Bruce LaRoque, who coached Grand Rapids High School hockey for 14 seasons, retired on Monday, citing health and family-related reasons for his abrupt departure. He put together a 215-135-27 record at the helm of one of Minnesota’s most decorated programs in a stint that included six trips to the section final and two State Tournament berths, both of which resulted in second-place finishes. Once the dust has settled, Grand Rapids fans should be able to reflect fondly upon his tenure at the head of the small-town hockey hotbed on one end of the state’s famed Iron Range.
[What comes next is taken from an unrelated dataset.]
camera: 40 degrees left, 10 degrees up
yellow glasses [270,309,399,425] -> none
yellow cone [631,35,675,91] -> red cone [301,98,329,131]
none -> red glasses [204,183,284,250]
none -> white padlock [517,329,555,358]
It is worth remembering where the Grand Rapids program was when he took over at the start of the 1999-2000 season. At the time, Rapids hadn’t been to State since 1991, and had only made one section final since. The incredible Rapids dynasty of the 1970s and early 1980s was a distant memory, and though the program still put out a star player every few years, it never mustered up the depth displayed by the rising suburban and private school powers, to say nothing of section rival Duluth East. In his 2001 book Blades of Glory, John Rosengren said that the 2001 Rapids team “played for pride, no longer for glory,” and seemed to be headed for the realm of hockey nostalgia much like their Iron Range neighbors.
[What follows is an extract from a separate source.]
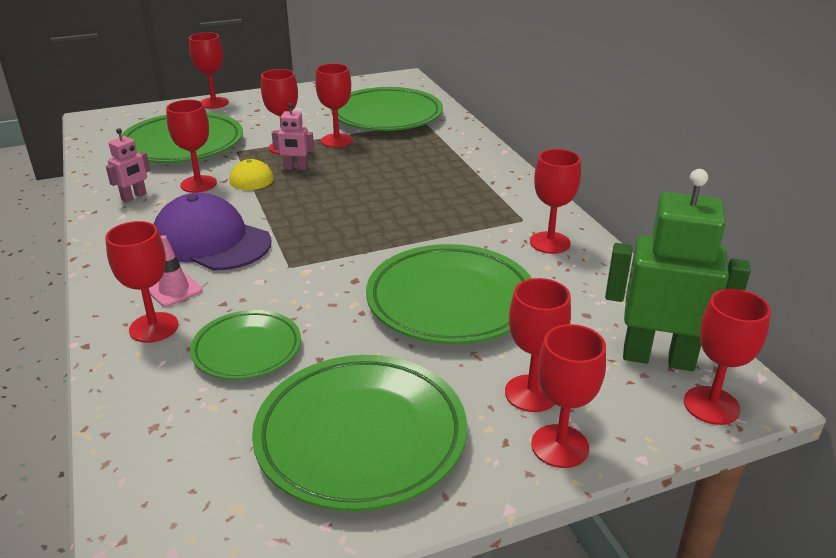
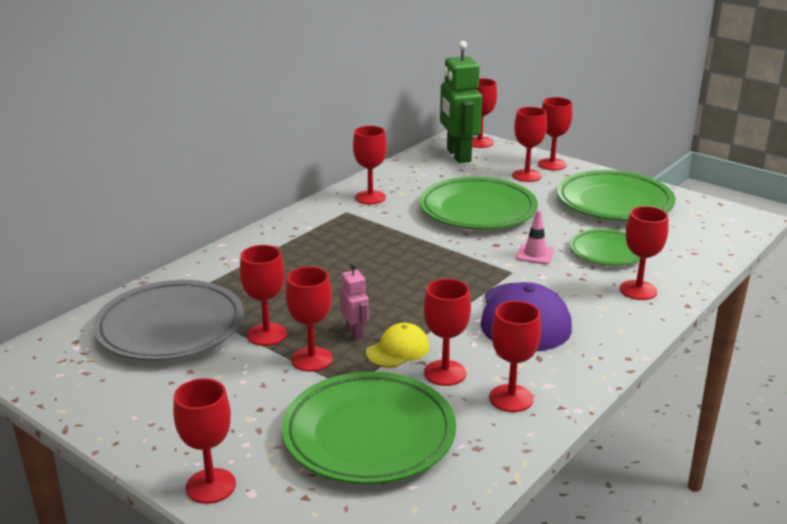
camera: 120 degrees left, 5 degrees down
pink robot [106,128,150,203] -> red goblet [489,301,541,412]
pink traffic cone [149,235,202,307] -> pink traffic cone moved to [516,210,554,264]
green plate [331,87,443,131] -> grey plate [93,280,244,361]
LaRoque’s teams changed that. First, they took Duluth East to the brink in a pair of section finals in 2003 and 2004, and in 2006 and 2007, they broke through back to the State Tournament. They represented the program in style while there, knocking off the top-ranked team in the field (Hill-Murray and Edina, respectively) each year. Those Thunderhawk teams were also perhaps some of the last of a dying breed in Class AA hockey: while they had two legitimate high school superstars in Patrick White and Joe Stejskal, very few other players went on to play beyond their senior year. These days, title contenders often have ten-plus players who play after high school; those Rapids teams did it with a group of kids who weren’t hockey specialists, but filled the old northern Minnesota stereotype of hard-working, hard-hitting multi-sport athletes. Grand Rapids proved that small northern towns could still be relevant on the State stage, even with apparent disadvantages in numbers and offseason training.
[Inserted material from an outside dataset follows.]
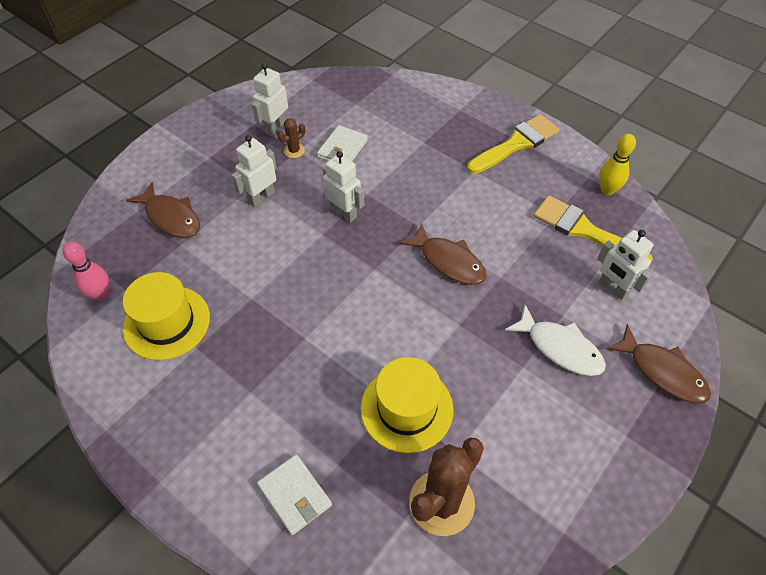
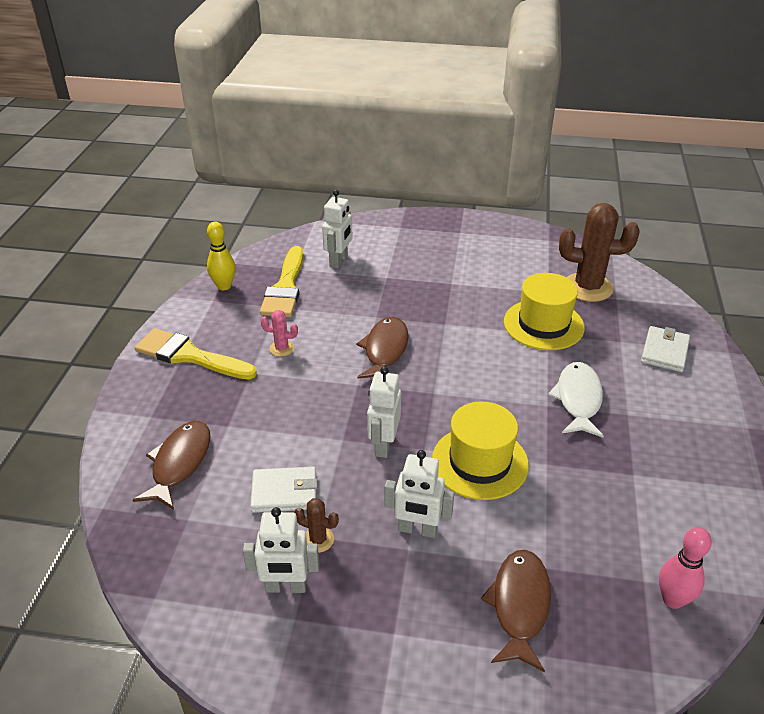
camera: 120 degrees left, 15 degrees down
yellow hat [123,272,210,360] -> yellow hat moved to [432,401,529,500]
white fish [505,305,606,376] -> white fish moved to [548,362,604,438]
brown fish [606,324,711,404] -> brown fish moved to [133,421,210,510]
none -> pink cactus [261,310,298,357]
LaRoque’s final years were weighed down by a series of frustrating playoff defeats. Since 2009, the Thunderhawks have suffered three first-round losses—two of them upsets—and two agonizingly close section final losses to Duluth East. The 2011 loss to East, in which arguably the deepest and best Rapids team of the LaRoque era held the Hounds scoreless until the last two minutes of the third period, was especially galling. Indeed, Duluth East was a constant source of frustration for LaRoque, who had an on-ice record of 3-19-1 against the Hounds, though one of those wins was Rapids’ only victory over East in eight playoff meetings.
Between the disappointment of losing and some of the grumbling that occurred when LaRoque’s sons made the team—whether merited or not, a seemingly inevitable occurrence for any parent-coach—it is not hard to see how stress drove LaRoque from the game. He had to deal with a fiercely loyal but demanding fan base that expects Rapids to add to its storied history regardless of how good the competition might be. Through it all, he leaves the program in better shape than it was when he took the reins; while many other people and outside factors played a role, Rapids’ youth system is now among the strongest in the state, and looks capable of producing high school contenders for years to come.
LaRoque was never an attention-grabbing coach. He didn’t have the personality of other long-term northern Minnesota coaches like Mike Randolph and Bruce Plante, but his even-keeled style made things work. He didn’t blame outside factors for the program’s struggles, and took responsibility for losses instead of passing things off on the referees or other things beyond his control. In an era when many players leave for junior hockey, Rapids has been unique in its ability to keep its star players at home. That is a credit to the power of the community, and LaRoque had a talent for respecting that tradition without over-hyping it or forcing it down anyone’s throat. Whoever succeeds him in overseeing the Halloween Machine will inherit a program that has its house in order as well as any in the state, and that is a testament to LaRoque’s success, no matter how frustrating those narrow losses might have been.